■ Work to be completed
Translate the sentence "We use GP as the prior for \(f\)." from the lecture notes on Bayesian inference for Gaussian processes into Spanish.

■ Provided text
***

Chapter 15 Bayesian Inference for Gaussian Process(Lecture on 02/23/2021)

When the data \((y,\mathbf{x})\) has a highly nonlinear relationship, the way to perform a regression model is to assume \(y=f(\mathbf{x})+\epsilon\), where \(f\) is an unknown function. We use GP as the prior for \(f\). Assume \(f\sim GP(\mu,C_{\nu}(\cdot,\cdot,\boldsymbol{\theta}))\), it means that \[\begin{equation} \begin{pmatrix} f(\mathbf{x}_1) & \cdots & f(\mathbf{x}_n)\end{pmatrix} \sim N(\mu\mathbf{1},H) \tag{15.1} \end{equation}\] where \(H=(H_{ij})_{i,j=1}^n\) and \(H_{ij}=C_{\nu}(\mathbf{x}_i,\mathbf{x}_j;\boldsymbol{\theta})\). A commonly used covariance kernel is the Matern covariance kernel, defined as \[\begin{equation} C_{\nu}(d,\phi,\sigma^2)=\sigma^2\frac{2^{1-\nu}}{\Gamma(\nu)}(\sqrt{2\nu}\phi d)^{\nu}K_{\nu}(\sqrt{2\nu}\phi d) \tag{15.2} \end{equation}\] where \(d=||\mathbf{x}_i-\mathbf{x}_j||\) is the Euclidean distance between \(\mathbf{x}_i\) and \(\mathbf{x}_j\).

***

■ Record list
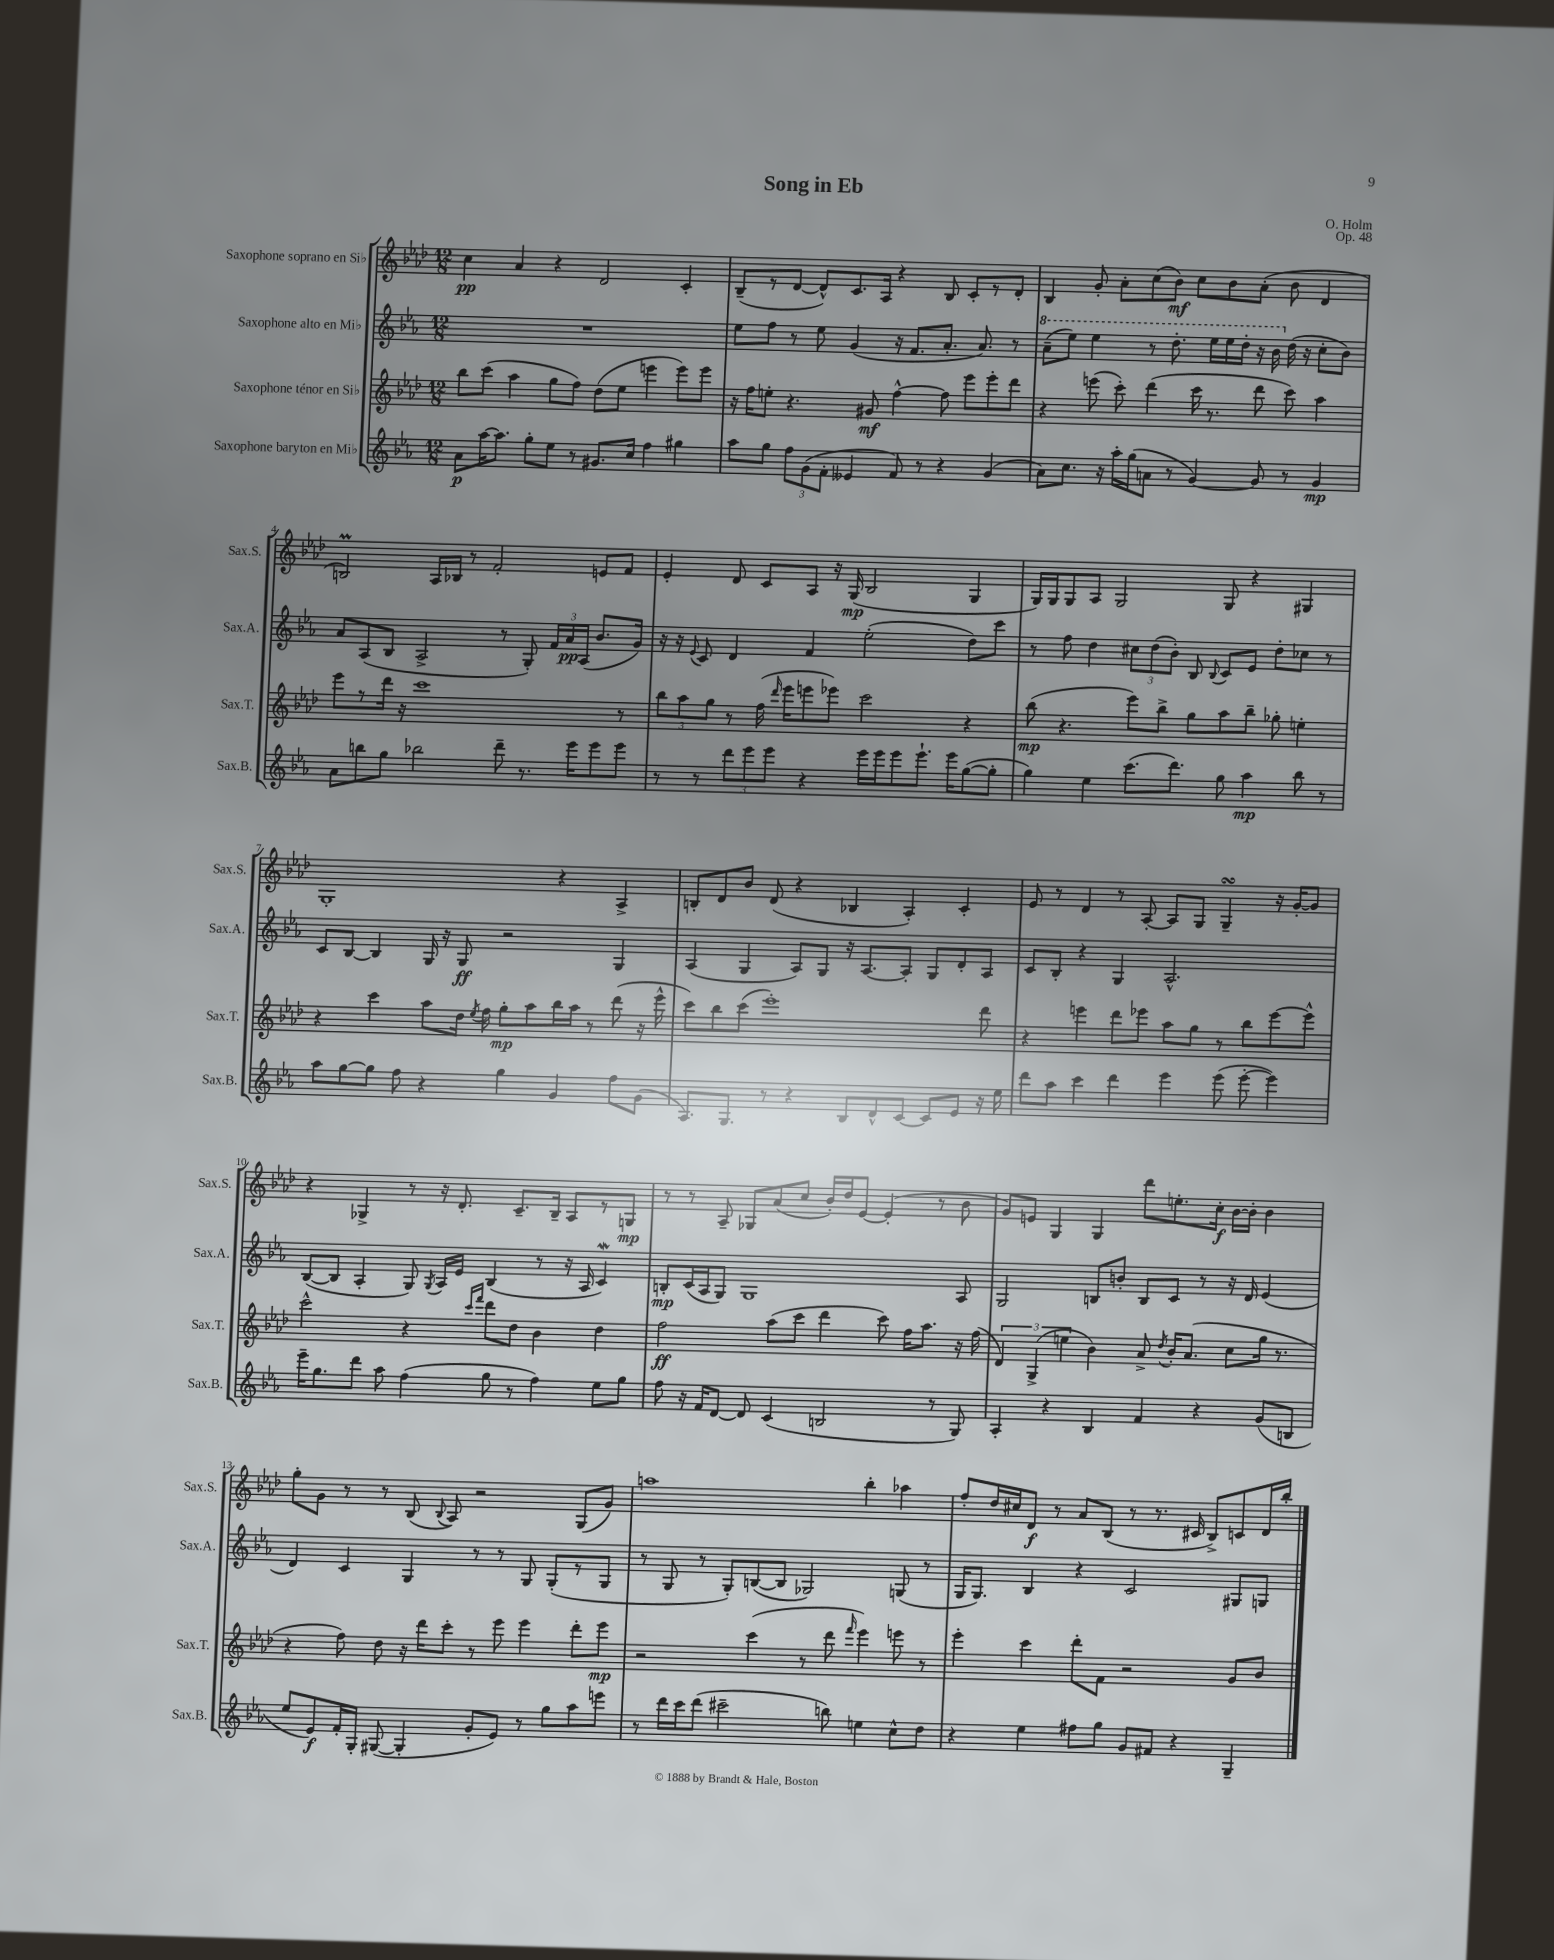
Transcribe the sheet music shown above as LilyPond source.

\header { title = "Song in Eb" composer = "O. Holm" opus = "Op. 48" }
<<
\new StaffGroup <<
\new Staff = "s0" \with { instrumentName = "Saxophone soprano en Sib" shortInstrumentName = "Sax.S." } {
    \clef treble \key aes \major \numericTimeSignature \time 12/8
    \autoBeamOff c''4\pp aes'4 r4 des'2 c'4-. |
    bes8[--( r8 des'8]~ des'8[-^) c'8. aes16] r4 bes8 c'8[-. r8 des'8]-. |
    bes4 g'8-. aes'8[-. c''8( bes'8]\mf) c''8[ bes'8 aes'8]-.( bes'8 des'4 |
    b2\prall) aes16[ bes16] r8 f'2-. e'8[ f'8] |
    ees'4-. des'8 c'8[ aes8] r16 g16\mp( bes2 g4 |
    g16[) g16 g8 aes8] g2 g8 r4 gis4 |
    g1-. r4 aes4-> |
    b8[-. des'8 bes'8] des'8( r4 bes4 aes4-.) c'4-. |
    ees'8 r8 des'4 r8 aes8~-. aes8[ g8] g4--\turn r16 g'16[~-. g'8] |
    r4 ges4-> r8 r16 des'8.-. c'8.[-- bes16]-- aes8[ r8 g8]\mp |
    r8 r8 aes8-- ges8[ aes'8( c''8] bes'16[-.) des''16 ees'8]~ ees'4-.( r8 bes'8 |
    g'8[) e'8] g4 g4 des'''8[ e''8.-. c''16]-.\f bes'16[~ bes'16]-. bes'4 |
    g''8[-. g'8] r8 r8 bes8( \appoggiatura { bes8 } aes8) r2 g8[( g'8]) |
    a''1 bes''4-. aes''4 |
    f''8[-. des''16 cis''16 des'8]\f r8 aes'8[ bes8]( r8 r8. cis'16 bes8[->) c'8 des'16 bes''16]-. \bar "|." |
}
\new Staff = "s1" \with { instrumentName = "Saxophone alto en Mib" shortInstrumentName = "Sax.A." } {
    \clef treble \key ees \major \numericTimeSignature \time 12/8
    \autoBeamOff R1. |
    ees''8[ f''8] r8 ees''8 g'4( r16 f'8.[ aes'8.]-. aes'8.) r8 |
    \ottava #1 aes''8[--( ees'''8]) ees'''4 r8 d'''8.-. ees'''16[ ees'''16 d'''16]-. r16 bes''16 \ottava #0 d''16( r16 c''8[-. bes'8]) |
    aes'8[ aes8( bes8] aes2-> r8 g8-.) \tuplet 3/2 { f'16[ aes'16\pp aes16]( } bes'8.[ g'16]) |
    r16 r16 \appoggiatura { ees'8 } c'8 d'4 f'4 ees''2-.( d''8[) c'''8] |
    r8 f''8 d''4 \tuplet 3/2 { cis''8[ d''8( bes'8]-.) } bes8 \appoggiatura { bes8 } c'8[ ees'8] d''8[-. ces''8] r8 |
    c'8[ bes8]~ bes4 g16 r16 g8\ff r2 g4 |
    aes4( g4 aes8[) g8] r16 aes8.[~ aes8]-. g8[ d'8-. aes8] |
    c'8[ bes8]-. r4 g4 aes2.-^ |
    bes8[~( bes8] aes4-. g8) \acciaccatura { g8 } aes16[ ees'16] bes4( r8 r16 aes16 c'4\mordent) |
    b8[-.\mp c'16( aes16 g8]) g1 aes8 |
    g2 b8[ b'8]-. b8[ c'8] r8 r16 d'16 ees'4( |
    d'4) c'4 g4 r8 r8 g8 g8[-.( r8 g8] |
    r8 g8 r8 g8[-.) b8~( b8] ges2) g8( r8 |
    g16[ g8.]) bes4 r4 c'2 gis8[ g8] \bar "|." |
}
\new Staff = "s2" \with { instrumentName = "Saxophone ténor en Sib" shortInstrumentName = "Sax.T." } {
    \clef treble \key aes \major \numericTimeSignature \time 12/8
    \autoBeamOff bes''8[ c'''8]( aes''4 g''8[ f''8]) des''8[( ees''8] e'''4 e'''8[) e'''8] |
    r16 f''16[ e''8]-. r4. gis'8\mf f''4~-^ f''8 ees'''8[ ees'''8-. des'''8] |
    r4 e'''8( c'''8-.) des'''4( c'''16 r8. des'''8 c'''8) aes''4 |
    ees'''8[ r8 des'''16] r16 c'''1 r8 |
    \tuplet 3/2 { bes''8[ aes''8 g''8] } r8 f''16( \grace { des'''16 } ees'''16[ e'''8 ees'''8]) c'''2 r4 |
    bes''8\mp( r4. ees'''8[) bes''8]-> g''8[ aes''8 bes''8]-- ges''8-. e''4-. |
    r4 c'''4 aes''8[ des''16] \acciaccatura { ees''8 } f''16 g''8[-.\mp aes''8 bes''16 aes''16] r8 des'''8( r16 ees'''16-^ |
    c'''8[) bes''8 c'''8]( ees'''1-.) des'''8 |
    r4 e'''4 des'''8[ ees'''8] aes''8[ g''8] r8 bes''8[ ees'''8~ ees'''8]-^ |
    c'''2-^ r4 \grace { c'''16[ f'''16] } des'''8[ des''8] bes'4 des''4 |
    f''2\ff aes''8[( c'''8] des'''4 c'''8) f''16[ aes''8.] r16 f''16( |
    \tuplet 3/2 { des'4) g4->( e''4 } bes'4) aes'8-> \acciaccatura { des''8 } bes'16[-. aes'8.]( c''8[ g''16] r8. |
    r4 f''8) des''8 r16 des'''16[ c'''8]-. r8 ees'''8 ees'''4 des'''8[-. ees'''8]\mp |
    r2 c'''4( r8 des'''8 \grace { f'''16 } ees'''4) e'''8 r8 |
    ees'''4-. c'''4 des'''8[-. f'8] r2 g'8[ bes'8] \bar "|." |
}
\new Staff = "s3" \with { instrumentName = "Saxophone baryton en Mib" shortInstrumentName = "Sax.B." } {
    \clef treble \key ees \major \numericTimeSignature \time 12/8
    \autoBeamOff aes'8[\p aes''16~ aes''8.] g''8[-. ees''8] r8 gis'8.[ c''16] f''4 gis''4 |
    aes''8[ g''8] \tuplet 3/2 { f''8[ g'8( f'8]-. } eeses'4 f'8) r8 r4 g'4( |
    aes'8[) c''8.] r16 aes''16[-. g''16( a'8] r8 g'4~) g'8 r8 g'4\mp |
    aes'8[ b''8 g''8] bes''2 d'''8-- r8. ees'''16[ ees'''8 ees'''8] |
    r8 r8 \tuplet 3/2 { d'''8[ ees'''8 ees'''8] } r4 ees'''16[ ees'''16 ees'''8 ees'''8.]-! ees'''16[ g''8~( g''8]-. |
    g''4) ees''4 c'''8.[( d'''8.]) g''8 aes''4\mp bes''8 r8 |
    aes''8[ g''8~ g''8] f''8 r4 g''4 g'4 f''8[ g'8]( |
    aes8.[) g8.] r8 r4 bes8[ d'8-^ c'8]~ c'8[ ees'8] r16 ees''16 |
    d'''8[ aes''8] c'''4 d'''4 ees'''4 ees'''8( ees'''8~-. ees'''4) |
    ees'''16[-- g''8. d'''8] aes''8 f''4( g''8 r8 f''4) ees''8[ g''8] |
    f''8 r16 f'16[ d'8]~ d'8 c'4( b2 r8 g8) |
    aes4-. r4 bes4 f'4 r4 g'8[( b8] |
    ees''8[ ees'8\f) f'16-. g16]-. gis8~( gis4-. g'8[-. ees'8]) r8 g''8[ aes''8 e'''8] |
    r8 d'''16[ c'''16 d'''8]( cis'''2-- b''8) e''4 c''8[-^ d''8] |
    r4 ees''4 fis''8[ g''8] g'8[ fis'8] r4 g4-- \bar "|." |
}
>>
>>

***

■ Answer to the problem
Usamos GP como distribución a priori para \(f\).